Zim paying heavy cost of bad policies

There was bemusement, shock and derision when Reserve Bank of Zimbabwe (RBZ) governor, John Mangudya, revealed that Zimbabweans were paying $200 million annually to South Africa’s Multichoice for DStv, but that is the price you pay for bad policies.

Source: Zim paying heavy cost of bad policies – NewsDay Zimbabwe February 17, 2017

Comment: NewsDay Editor

Zimbabweans are willing to spend anything just not to watch Zimbabwe Broadcasting Corporation (ZBC), because the programming, the partisan nature of the news and the bland content is enough to drive anyone away.

Zimbabwe is paying the price because the government refused to reform ZBC and its content and opted to keep the broadcaster poorly resourced and operating as a party organ rather than for public good.

If the government had foresight, they would have long reformed ZBC and the media environment and allowed private players to come in and this would have seen most of the $200 million that Mangudya mentioned being kept within the country’s borders.

But the government is obstinate and wants to keep the media, particularly broadcast media, under a tight leash and Zimbabweans are responding by moving to where they think they will get value for money.

The same is true for many sectors of the economy.

Had the government carried out an orderly land reform exercise, then there was not going to be any need for the country to import maize — at a massive cost to Treasury — during lean years.

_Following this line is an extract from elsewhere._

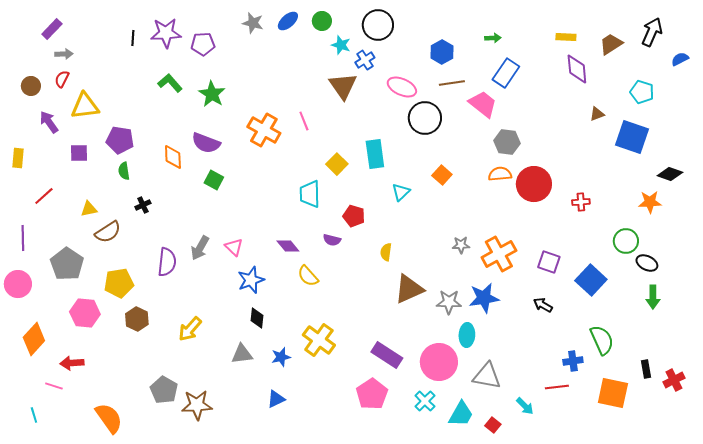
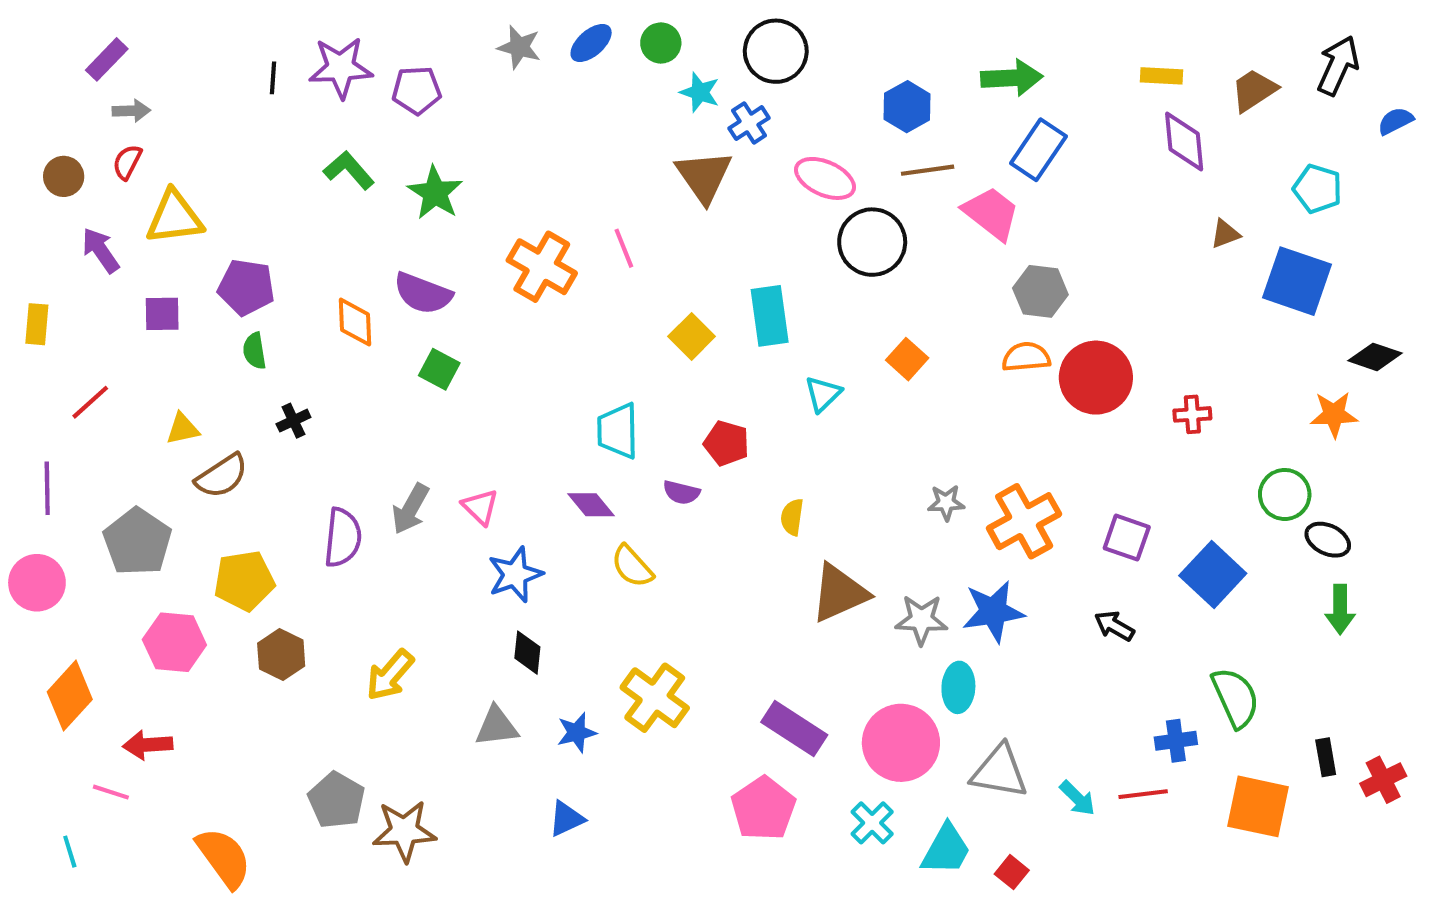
green arrow: (493, 38) -> (1012, 78), size x1.8
cyan trapezoid: (310, 194) -> (618, 431), moved
cyan arrow: (525, 406) -> (1077, 798), moved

Now the government boasts that it has taken the land, yet its people are starving, something that could have been avoided if the country had chosen to be orderly and not taken a vindictive approach to land reform.

It will be interesting if Mangudya could tell the country how much Zimbabweans are spending on South African Airways and other foreign airlines, as this is also symptomatic of the asphyxiated Air Zimbabwe, which is failing to carry out its mandate, but the government holds on to it at much cost to the fiscus.

Now Zimbabweans are forced to buy ex-Japanese cars because the government managed to run down companies like Willowvale Mazda Motor Industries through corruption, nepotism and impunity.

The very fact that we are using the US dollar instead of our own currency is another example of bad policies and poor decision-making.

Instead of lamenting how much is being spent on DStv, Mangudya should address the real problem; and that is a lack of leadership and direction.

The money spent on DStv and other foreign products is a microcosm of government failure rather than ordinary citizens’ love for trinkets.

Mangudya should stop trying to treat the symptoms and blaming the victims of government failures, but should confront the real problem — a clueless and out-of-depth government.